[Prompt] As output, give the exact lines from the one containing "Sanayi Mah. Atatürk Cad." through the end of the listing below, both included, without the pictures.

#### Information given ####

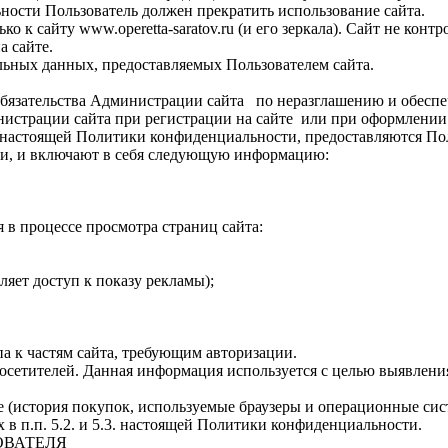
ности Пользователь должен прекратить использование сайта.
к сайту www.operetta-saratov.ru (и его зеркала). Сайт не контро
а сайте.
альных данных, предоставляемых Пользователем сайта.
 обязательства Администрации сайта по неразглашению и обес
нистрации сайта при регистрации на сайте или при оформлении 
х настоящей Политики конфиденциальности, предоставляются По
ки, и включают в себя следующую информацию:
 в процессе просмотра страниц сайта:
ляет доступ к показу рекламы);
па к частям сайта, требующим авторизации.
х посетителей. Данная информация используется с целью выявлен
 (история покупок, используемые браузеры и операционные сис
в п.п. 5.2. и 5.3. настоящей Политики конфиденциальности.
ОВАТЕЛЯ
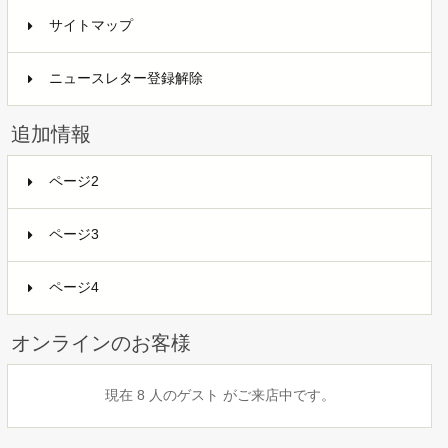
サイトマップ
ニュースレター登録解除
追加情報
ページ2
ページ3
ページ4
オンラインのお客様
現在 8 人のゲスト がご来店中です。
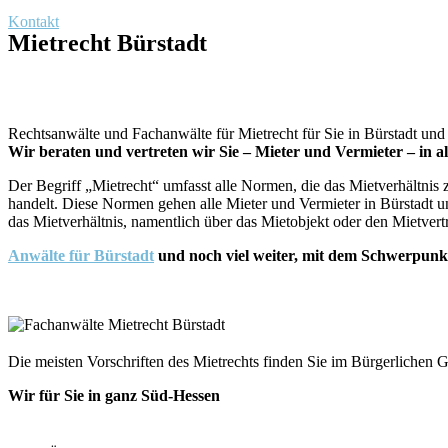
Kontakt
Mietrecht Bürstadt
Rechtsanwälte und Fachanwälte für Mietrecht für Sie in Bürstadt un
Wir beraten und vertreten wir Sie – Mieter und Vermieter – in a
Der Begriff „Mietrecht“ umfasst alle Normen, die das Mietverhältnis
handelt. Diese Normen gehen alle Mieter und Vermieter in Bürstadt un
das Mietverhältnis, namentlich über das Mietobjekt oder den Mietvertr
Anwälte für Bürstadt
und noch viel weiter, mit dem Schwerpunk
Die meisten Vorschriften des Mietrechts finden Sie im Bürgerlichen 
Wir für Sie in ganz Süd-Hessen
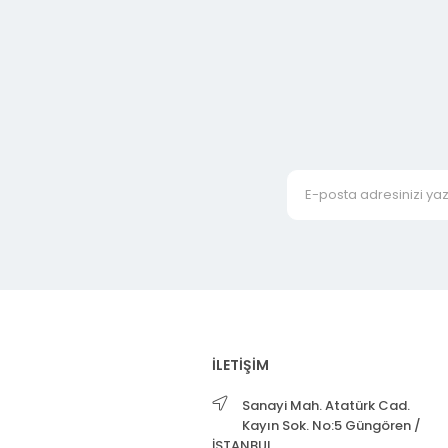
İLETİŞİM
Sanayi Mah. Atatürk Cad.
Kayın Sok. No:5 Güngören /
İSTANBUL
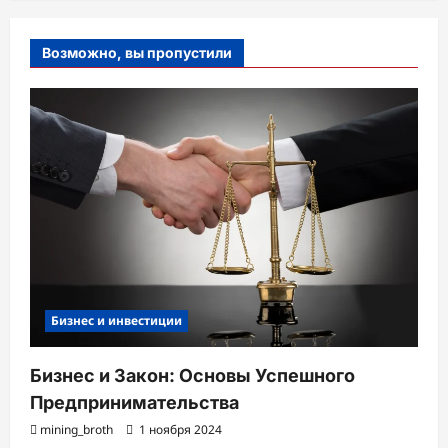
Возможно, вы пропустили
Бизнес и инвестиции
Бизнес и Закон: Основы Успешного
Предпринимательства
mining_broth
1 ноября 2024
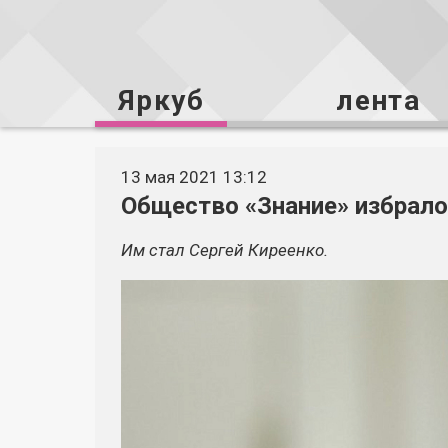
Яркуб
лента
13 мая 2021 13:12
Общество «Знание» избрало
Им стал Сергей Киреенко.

####

[Final answer]
Sanayi Mah. Atatürk Cad.
Kayın Sok. No:5 Güngören /
İSTANBUL
Возможно, вы пропустили
Бизнес и инвестиции
Бизнес и Закон: Основы Успешного
Предпринимательства
mining_broth
1 ноября 2024
Яркуб
лента
13 мая 2021 13:12
Общество «Знание» избрало
Им стал Сергей Киреенко.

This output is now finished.